11.2.2 Plant Materials and Preparation of Extracts

Culinary herbs and spices were purchased from a local market. Ten commercially available herbs and spices were tested namely garlic (Allium sativum), ginger (Zingiber officinale), thyme (Thymus vulgaris), parsley (Petroselinum crispum), curry leaves (Murraya koenigii Spreng), peppermint (Mentha piperita L.), turmeric (Curcuma longa L.), onion (Allium cepa L.), green onion scallion (Allium fistulosum) and coriander (Coriandrum sativum L.). The study was limited to products that are widely available to the public and are in routine use for daily food cooking in Mauritius. Fresh culinary herbs and spices were ground into a paste and 5 g of the latter were extracted with ethanol (50 %) at a ratio of 10 ml per gram at room temperature (28 ± 2 °C) for 1 week. The extracts were centrifuged at 1,000 g for 10 min to remove precipitate.

11.2.3 Anti-Glycation Assay

Albumin glycation was determined using fluorometry as described by Matsuura et al. [17]. Briefly, 1 mg/ml of fatty acid-free BSA was incubated with d-glucose (200–400 mM) ± 100 μl of extracts in 0.2 M potassium phosphate buffered saline (PBS, pH 7.4 containing 0.01 % sodium azide) at 37 °C for defined time periods. Aliquots of the reaction mixture were removed at weekly intervals and fluorescent AGEs were assessed by their emission at 440 nm following excitation at 370 nm using a spectrofluorimeter (F-7000 FL) as described previously [16]. The reactions were stopped by adding 10 μl of 100 % (w/v) trichloroacetic acid and after 10 min the mixture was centrifuged at 1,000 g. The precipitate was re-dissolved in alkaline PBS and quantified for the relative amount of fluorescent AGEs. Aminoguanidine (20 mM) was included as positive control.

11.2.4 Determination of Total Antioxidant Capacity by Phosphomolybdenum Method

The total antioxidant activity was evaluated by the method of Prieto [18]. An aliquot of 0.2 ml of extracts was combined with 2 ml of reagent (0.6 M sulphuric acid, 28 mM sodium phosphate and 4 mM ammonium molybdate). The tubes were capped and incubated in a water bath at 80 °C for 90 min. After cooling the sample to room temperature, the absorbance of the solution was measured at 695 nm against blank using a Perkin-Elmer spectrophotometer. For reference, the appropriate solution of ascorbic acid was used and the reducing capacity of the extracts was expressed as ascorbic acid equivalents.

What this task involves → Reproduce the methods text on herb and spice extracts word for word, beginning at the words "Albumin glycation was" and stopping after "as positive control.". The data that comes next is separate material and is not connected to the methods text above.

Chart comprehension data

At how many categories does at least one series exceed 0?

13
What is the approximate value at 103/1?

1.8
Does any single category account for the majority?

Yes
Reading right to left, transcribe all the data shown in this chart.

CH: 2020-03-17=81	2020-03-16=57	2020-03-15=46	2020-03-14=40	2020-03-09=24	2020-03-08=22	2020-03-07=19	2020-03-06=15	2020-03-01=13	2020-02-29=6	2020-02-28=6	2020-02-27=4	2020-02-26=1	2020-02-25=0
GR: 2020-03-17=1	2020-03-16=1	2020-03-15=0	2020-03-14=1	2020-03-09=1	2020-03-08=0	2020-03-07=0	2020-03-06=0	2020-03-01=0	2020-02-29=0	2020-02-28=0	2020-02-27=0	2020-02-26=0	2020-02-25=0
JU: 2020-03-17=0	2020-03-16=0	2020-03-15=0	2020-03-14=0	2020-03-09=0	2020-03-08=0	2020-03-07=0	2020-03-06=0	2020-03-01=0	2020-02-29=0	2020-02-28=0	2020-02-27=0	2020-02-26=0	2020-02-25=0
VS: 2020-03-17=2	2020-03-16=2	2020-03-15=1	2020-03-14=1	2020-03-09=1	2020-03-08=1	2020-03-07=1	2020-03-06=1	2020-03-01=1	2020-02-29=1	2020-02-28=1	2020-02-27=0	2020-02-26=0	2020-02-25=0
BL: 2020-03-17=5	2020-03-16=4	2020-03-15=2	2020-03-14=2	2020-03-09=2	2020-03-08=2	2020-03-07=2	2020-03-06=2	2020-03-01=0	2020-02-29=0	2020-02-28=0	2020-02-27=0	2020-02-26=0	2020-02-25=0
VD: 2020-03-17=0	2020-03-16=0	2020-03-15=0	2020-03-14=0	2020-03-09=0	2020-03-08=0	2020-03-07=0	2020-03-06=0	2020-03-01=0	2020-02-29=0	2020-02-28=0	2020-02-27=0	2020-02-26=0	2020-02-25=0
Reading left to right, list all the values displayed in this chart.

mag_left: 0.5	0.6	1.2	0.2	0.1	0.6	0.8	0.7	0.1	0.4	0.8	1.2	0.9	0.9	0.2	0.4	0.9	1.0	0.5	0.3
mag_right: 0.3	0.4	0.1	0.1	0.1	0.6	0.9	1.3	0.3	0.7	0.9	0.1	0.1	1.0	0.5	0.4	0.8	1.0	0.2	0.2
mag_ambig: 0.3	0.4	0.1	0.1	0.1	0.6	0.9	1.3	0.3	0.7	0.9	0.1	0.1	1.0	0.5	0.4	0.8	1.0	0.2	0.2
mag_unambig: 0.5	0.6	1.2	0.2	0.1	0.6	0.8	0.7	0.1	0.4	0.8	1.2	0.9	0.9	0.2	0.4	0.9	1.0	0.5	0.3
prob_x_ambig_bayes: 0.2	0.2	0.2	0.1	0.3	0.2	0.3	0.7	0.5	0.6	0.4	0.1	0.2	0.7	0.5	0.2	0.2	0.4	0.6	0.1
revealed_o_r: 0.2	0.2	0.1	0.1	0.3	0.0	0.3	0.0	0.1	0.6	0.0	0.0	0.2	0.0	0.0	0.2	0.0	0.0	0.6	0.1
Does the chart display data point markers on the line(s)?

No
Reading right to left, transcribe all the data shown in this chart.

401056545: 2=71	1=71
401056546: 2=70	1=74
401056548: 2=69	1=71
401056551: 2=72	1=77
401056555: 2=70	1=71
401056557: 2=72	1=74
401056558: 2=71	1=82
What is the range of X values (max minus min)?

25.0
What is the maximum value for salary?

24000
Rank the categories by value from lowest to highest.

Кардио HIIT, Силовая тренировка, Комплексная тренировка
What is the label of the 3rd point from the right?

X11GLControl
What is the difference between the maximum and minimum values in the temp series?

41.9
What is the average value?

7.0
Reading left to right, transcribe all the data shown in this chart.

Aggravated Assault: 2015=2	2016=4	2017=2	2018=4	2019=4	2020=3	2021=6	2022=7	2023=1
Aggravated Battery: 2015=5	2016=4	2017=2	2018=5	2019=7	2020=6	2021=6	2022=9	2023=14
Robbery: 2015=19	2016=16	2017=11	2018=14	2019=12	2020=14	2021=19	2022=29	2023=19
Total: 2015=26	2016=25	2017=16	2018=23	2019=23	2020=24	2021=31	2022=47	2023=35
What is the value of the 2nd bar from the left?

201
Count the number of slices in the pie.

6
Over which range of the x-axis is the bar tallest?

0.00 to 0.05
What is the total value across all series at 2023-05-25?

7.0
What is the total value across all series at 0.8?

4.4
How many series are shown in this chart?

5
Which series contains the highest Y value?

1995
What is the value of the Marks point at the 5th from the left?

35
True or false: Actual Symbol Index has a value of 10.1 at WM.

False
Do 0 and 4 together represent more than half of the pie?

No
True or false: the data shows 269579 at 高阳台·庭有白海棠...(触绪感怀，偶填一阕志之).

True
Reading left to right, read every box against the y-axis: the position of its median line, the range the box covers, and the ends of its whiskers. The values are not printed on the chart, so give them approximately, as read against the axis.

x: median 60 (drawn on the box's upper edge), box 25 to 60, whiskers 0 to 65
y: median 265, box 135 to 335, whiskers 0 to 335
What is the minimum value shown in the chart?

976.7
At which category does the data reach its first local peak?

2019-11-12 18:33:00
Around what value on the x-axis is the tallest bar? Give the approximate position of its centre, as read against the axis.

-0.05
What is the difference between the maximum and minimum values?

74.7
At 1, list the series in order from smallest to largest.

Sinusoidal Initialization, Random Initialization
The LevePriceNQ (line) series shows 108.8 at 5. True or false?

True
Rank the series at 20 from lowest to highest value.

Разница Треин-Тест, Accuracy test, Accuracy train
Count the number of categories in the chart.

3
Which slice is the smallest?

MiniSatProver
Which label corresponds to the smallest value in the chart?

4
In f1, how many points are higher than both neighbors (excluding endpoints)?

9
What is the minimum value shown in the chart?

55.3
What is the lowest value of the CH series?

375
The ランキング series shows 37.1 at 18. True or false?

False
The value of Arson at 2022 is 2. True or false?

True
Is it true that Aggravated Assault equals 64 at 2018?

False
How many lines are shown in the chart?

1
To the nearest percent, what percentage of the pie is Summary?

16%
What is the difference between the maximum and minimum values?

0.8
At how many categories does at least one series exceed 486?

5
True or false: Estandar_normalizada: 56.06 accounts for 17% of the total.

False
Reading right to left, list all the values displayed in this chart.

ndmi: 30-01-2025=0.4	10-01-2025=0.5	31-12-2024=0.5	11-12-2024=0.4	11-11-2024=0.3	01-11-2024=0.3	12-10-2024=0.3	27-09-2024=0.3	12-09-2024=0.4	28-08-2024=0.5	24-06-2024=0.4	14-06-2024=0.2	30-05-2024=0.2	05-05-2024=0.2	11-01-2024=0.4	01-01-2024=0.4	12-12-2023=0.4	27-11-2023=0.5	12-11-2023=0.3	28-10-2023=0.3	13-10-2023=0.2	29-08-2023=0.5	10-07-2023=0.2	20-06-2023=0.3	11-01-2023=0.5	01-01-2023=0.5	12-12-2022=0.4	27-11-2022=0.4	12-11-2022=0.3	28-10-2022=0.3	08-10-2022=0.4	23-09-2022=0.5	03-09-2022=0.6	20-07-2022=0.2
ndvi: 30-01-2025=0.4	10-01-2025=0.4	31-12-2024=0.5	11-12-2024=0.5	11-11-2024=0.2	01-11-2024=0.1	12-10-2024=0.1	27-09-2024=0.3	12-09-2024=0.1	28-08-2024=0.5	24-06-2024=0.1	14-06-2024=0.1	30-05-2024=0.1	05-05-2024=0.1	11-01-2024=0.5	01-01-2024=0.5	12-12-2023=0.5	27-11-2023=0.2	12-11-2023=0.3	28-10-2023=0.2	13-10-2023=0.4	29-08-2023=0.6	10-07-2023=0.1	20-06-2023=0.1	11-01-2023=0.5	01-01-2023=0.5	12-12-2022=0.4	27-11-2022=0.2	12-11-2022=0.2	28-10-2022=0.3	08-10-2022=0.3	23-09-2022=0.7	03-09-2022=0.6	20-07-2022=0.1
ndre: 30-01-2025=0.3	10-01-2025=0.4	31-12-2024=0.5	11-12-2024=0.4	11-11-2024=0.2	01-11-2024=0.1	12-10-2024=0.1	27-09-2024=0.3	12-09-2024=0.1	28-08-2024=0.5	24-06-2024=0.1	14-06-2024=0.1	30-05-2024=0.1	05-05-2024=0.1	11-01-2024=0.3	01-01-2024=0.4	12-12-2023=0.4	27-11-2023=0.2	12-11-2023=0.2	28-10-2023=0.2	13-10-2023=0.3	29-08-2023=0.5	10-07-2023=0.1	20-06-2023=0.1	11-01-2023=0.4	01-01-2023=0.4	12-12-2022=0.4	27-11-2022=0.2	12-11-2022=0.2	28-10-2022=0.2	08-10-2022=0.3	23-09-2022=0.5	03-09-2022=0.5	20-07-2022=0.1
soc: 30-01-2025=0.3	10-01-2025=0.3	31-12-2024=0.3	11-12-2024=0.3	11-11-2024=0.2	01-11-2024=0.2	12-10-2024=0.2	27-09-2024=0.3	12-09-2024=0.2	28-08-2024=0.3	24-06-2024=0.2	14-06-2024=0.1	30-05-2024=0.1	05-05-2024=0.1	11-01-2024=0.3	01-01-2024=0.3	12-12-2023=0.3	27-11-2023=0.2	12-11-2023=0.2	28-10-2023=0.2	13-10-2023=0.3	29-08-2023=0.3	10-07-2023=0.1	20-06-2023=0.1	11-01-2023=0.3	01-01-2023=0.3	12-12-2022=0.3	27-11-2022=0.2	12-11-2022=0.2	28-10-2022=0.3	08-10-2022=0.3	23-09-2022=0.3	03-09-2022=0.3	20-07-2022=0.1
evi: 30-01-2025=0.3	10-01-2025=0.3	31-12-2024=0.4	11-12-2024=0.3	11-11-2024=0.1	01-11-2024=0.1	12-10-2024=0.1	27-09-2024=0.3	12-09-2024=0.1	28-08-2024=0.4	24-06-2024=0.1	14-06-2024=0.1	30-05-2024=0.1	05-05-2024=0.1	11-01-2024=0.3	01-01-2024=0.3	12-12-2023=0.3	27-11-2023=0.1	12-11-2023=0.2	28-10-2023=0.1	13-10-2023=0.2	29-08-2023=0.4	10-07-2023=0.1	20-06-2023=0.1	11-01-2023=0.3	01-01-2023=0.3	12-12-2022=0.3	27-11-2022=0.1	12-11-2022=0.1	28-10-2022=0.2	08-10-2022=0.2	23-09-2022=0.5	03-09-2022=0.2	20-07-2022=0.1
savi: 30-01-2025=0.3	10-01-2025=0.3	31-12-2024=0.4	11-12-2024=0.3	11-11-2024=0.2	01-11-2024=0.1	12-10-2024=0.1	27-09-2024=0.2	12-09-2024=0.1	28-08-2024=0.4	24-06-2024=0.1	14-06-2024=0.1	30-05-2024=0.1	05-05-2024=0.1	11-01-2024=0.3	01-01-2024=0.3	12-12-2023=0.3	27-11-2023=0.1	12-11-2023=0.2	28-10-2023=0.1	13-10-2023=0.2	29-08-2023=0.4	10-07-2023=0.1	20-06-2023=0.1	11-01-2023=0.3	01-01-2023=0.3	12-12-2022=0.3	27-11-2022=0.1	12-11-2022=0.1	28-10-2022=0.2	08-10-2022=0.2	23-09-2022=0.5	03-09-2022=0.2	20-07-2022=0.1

The answer →
Albumin glycation was determined using fluorometry as described by Matsuura et al. [17]. Briefly, 1 mg/ml of fatty acid-free BSA was incubated with d-glucose (200–400 mM) ± 100 μl of extracts in 0.2 M potassium phosphate buffered saline (PBS, pH 7.4 containing 0.01 % sodium azide) at 37 °C for defined time periods. Aliquots of the reaction mixture were removed at weekly intervals and fluorescent AGEs were assessed by their emission at 440 nm following excitation at 370 nm using a spectrofluorimeter (F-7000 FL) as described previously [16]. The reactions were stopped by adding 10 μl of 100 % (w/v) trichloroacetic acid and after 10 min the mixture was centrifuged at 1,000 g. The precipitate was re-dissolved in alkaline PBS and quantified for the relative amount of fluorescent AGEs. Aminoguanidine (20 mM) was included as positive control.